DADOS FORNECIDOS:
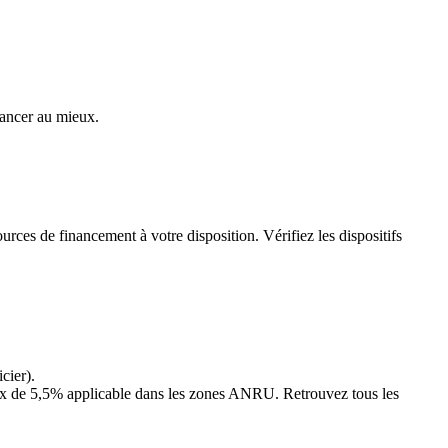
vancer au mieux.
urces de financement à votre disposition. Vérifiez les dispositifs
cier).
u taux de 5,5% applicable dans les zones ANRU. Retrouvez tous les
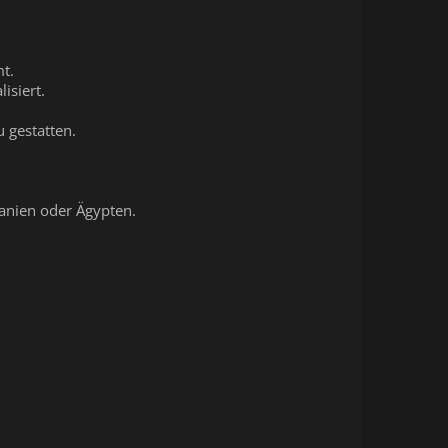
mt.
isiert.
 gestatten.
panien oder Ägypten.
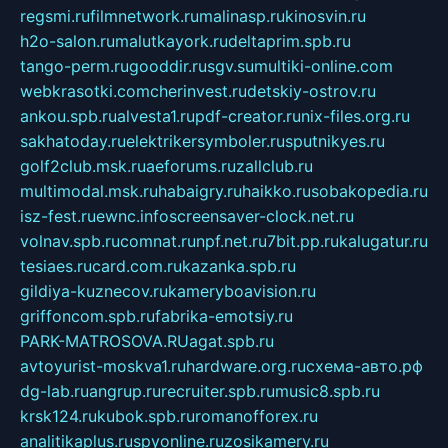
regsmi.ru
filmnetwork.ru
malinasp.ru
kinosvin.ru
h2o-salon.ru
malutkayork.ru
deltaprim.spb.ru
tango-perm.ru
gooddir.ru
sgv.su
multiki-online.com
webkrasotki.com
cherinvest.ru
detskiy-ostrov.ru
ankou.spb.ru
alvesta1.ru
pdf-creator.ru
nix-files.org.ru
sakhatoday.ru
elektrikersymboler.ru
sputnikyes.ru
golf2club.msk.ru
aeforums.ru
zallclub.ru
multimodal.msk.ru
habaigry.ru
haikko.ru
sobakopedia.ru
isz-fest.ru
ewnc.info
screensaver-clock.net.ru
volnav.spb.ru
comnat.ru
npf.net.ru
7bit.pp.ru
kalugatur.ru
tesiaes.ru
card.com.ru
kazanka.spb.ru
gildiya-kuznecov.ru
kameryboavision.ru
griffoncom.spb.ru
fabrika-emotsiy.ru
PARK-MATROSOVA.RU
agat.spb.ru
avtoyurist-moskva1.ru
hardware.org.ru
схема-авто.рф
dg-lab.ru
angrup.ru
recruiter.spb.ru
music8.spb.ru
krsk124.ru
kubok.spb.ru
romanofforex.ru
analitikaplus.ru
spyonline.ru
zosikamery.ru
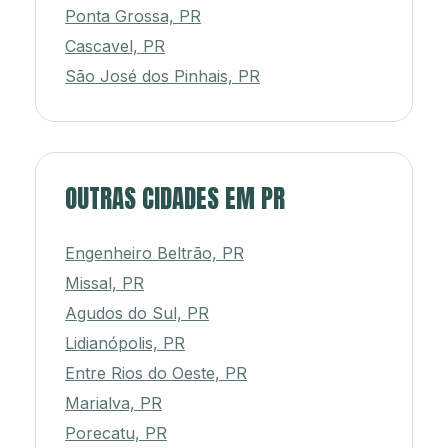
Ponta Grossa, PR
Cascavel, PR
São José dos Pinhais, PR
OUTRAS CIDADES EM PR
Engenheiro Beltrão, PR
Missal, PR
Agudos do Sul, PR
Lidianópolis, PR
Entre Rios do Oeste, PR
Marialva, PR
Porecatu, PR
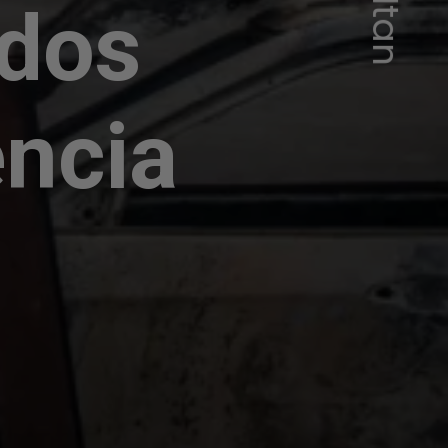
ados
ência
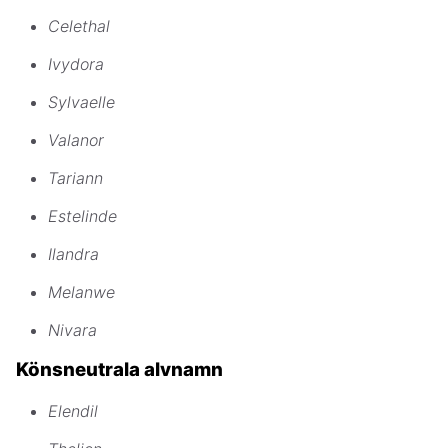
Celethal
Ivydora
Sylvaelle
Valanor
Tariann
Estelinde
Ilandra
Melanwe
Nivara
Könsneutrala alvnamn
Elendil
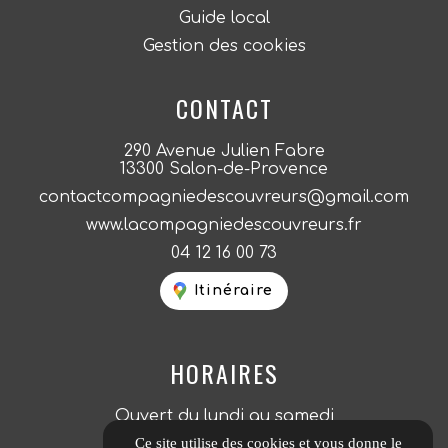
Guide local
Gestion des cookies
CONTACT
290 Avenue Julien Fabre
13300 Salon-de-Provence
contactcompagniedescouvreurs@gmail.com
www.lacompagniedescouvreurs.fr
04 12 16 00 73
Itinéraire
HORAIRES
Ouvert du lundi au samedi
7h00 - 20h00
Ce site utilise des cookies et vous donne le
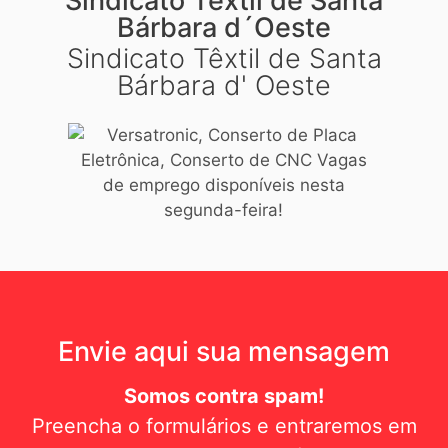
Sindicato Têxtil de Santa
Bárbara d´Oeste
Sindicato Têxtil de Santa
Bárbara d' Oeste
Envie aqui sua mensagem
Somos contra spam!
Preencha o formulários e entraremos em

--

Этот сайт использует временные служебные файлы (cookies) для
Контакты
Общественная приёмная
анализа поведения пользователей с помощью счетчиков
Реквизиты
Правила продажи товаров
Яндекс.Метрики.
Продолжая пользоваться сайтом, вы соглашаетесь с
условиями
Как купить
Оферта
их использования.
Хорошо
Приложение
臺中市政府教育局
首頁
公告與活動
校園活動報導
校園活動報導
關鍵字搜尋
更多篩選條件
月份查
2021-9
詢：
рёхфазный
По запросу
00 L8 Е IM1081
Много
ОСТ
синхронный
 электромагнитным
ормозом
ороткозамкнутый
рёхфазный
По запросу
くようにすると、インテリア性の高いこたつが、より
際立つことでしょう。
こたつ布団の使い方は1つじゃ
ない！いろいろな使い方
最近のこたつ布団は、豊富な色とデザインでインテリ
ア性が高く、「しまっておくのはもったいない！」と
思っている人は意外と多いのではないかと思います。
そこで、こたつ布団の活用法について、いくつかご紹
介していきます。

...

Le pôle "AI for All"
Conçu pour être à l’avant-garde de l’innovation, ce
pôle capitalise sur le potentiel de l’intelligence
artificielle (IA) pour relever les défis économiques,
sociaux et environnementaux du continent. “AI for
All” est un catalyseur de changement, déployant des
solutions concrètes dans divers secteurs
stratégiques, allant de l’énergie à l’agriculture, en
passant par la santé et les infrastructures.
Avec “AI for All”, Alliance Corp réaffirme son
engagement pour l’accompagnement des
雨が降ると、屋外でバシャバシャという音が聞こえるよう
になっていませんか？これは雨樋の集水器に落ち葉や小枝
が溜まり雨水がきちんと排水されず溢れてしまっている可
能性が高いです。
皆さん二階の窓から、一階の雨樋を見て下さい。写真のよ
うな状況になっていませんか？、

ORDEM DE SERVIÇO: Modifique as linhas que vão da linha com "Guide local" até a linha com "Preencha o formulários e entraremos em", inclusive, trocando "Sindicato" por "Associação" e mantendo todo o resto inalterado. Reproduza essas linhas sem incluir as imagens.

RESPOSTA DA TAREFA:
Guide local
Gestion des cookies
CONTACT
290 Avenue Julien Fabre
13300 Salon-de-Provence
contactcompagniedescouvreurs@gmail.com
www.lacompagniedescouvreurs.fr
04 12 16 00 73
Itinéraire
HORAIRES
Ouvert du lundi au samedi
7h00 - 20h00
Ce site utilise des cookies et vous donne le
Associação Têxtil de Santa
Bárbara d´Oeste
Associação Têxtil de Santa
Bárbara d' Oeste
Envie aqui sua mensagem
Somos contra spam!
Preencha o formulários e entraremos em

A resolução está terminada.